== TASK GOAL ==
According to the text on EPF withdrawals below, how low must the full PF amount be for an early withdrawal to escape tax?

== SELECTED TEXT ==
However, no tax will be levied on EPF withdrawals before 5 years in certain cases depending on the situation. They are:
- When you need to withdraw funds for medical emergencies or health issues that cannot be avoided
- When your full PF amount is lower than Rs.50,000
- When you withdraw your PF balance with Form 15G or Form 15H (If you submit PAN, then there will be a TDS at 10%)
- When you transfer your PF balance from a PF account to another account
- When the employer’s business is withdrawn
Online Grievances Portal for PF Withdrawal
If you want to register any grievance regarding the services provided by the EPFO, you can visit the EPF grievance management system online. In this system, you can file a grievance, send a reminder, check the status of your complaint or grievance, upload your grievance document, or even change your password.
How to register a grievance?
- You will have to go the EPFO Grievance Management System and click on ‘Register Grievance’.
- You will then see a grievance registration form. Here, you will have to fill all the required fields accurately.
- You will need to choose your status from the drop-down option.
- Next, you will have to key in your PF number, your establishment, address of establishment, name of complainant, contact details, grievance details, etc. You can then enter the captcha code and click ‘Submit’.

== DATA TO EXAMINE ==
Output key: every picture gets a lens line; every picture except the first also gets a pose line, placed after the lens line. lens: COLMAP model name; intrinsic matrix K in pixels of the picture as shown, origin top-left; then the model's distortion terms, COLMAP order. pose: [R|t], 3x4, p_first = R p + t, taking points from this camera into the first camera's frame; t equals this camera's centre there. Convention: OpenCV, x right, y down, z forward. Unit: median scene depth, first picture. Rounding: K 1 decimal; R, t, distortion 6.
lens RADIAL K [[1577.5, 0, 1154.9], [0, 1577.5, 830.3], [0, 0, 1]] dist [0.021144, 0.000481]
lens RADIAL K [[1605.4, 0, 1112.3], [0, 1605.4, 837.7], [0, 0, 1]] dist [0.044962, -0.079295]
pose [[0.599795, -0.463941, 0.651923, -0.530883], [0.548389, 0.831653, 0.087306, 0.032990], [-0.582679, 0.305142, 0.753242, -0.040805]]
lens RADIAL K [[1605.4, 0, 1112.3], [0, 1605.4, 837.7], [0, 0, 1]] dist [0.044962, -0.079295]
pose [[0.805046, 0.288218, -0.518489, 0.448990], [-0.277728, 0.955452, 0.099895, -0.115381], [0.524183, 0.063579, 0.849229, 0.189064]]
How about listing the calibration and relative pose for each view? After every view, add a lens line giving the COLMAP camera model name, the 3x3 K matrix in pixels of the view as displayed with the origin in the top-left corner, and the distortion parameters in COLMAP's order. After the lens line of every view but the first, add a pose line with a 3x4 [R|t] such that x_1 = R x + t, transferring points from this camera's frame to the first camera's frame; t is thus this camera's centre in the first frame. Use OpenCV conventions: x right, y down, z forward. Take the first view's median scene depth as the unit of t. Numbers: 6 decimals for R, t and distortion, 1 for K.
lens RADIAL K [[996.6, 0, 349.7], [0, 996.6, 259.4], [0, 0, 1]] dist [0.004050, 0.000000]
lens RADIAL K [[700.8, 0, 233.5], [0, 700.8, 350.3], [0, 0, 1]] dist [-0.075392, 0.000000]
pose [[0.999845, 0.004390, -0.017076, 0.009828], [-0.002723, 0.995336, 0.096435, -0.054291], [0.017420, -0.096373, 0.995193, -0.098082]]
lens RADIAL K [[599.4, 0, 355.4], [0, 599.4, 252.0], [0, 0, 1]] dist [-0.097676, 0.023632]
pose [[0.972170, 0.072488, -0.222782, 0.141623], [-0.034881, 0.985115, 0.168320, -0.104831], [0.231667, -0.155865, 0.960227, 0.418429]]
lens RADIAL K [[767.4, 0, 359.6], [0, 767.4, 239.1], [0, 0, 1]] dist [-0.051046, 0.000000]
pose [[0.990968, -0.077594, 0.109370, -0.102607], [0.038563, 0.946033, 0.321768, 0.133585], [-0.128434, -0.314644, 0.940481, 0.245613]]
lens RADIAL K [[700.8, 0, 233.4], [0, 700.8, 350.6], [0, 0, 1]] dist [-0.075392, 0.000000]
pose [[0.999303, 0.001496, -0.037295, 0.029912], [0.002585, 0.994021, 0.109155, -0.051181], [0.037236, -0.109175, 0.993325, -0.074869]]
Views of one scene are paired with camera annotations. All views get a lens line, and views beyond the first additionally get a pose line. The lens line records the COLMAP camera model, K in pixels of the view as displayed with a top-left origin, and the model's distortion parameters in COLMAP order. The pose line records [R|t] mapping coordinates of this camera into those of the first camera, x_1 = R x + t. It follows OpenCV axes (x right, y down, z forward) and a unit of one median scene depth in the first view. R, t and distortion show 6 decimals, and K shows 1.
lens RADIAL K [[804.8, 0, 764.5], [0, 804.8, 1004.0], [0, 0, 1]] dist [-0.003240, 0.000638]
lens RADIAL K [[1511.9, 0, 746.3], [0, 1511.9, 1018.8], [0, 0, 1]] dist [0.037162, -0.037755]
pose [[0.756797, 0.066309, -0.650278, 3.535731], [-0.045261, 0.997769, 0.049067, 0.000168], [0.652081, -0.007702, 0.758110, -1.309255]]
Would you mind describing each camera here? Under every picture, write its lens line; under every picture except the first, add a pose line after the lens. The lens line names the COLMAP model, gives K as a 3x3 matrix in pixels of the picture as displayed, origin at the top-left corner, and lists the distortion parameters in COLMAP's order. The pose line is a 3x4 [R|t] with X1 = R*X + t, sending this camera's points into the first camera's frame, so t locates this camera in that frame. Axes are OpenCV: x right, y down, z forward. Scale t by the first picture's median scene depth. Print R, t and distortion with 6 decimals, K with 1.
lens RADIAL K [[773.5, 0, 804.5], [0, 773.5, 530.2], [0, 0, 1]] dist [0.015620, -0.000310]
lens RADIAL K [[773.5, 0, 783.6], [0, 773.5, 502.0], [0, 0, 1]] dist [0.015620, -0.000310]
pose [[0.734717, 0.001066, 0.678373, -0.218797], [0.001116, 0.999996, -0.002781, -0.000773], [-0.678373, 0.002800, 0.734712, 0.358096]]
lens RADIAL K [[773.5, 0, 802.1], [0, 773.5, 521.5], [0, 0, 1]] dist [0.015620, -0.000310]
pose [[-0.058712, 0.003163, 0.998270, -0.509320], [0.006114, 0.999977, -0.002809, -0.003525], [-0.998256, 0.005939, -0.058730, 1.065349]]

== FINISHED EXERCISE ==
Lower than Rs.50,000.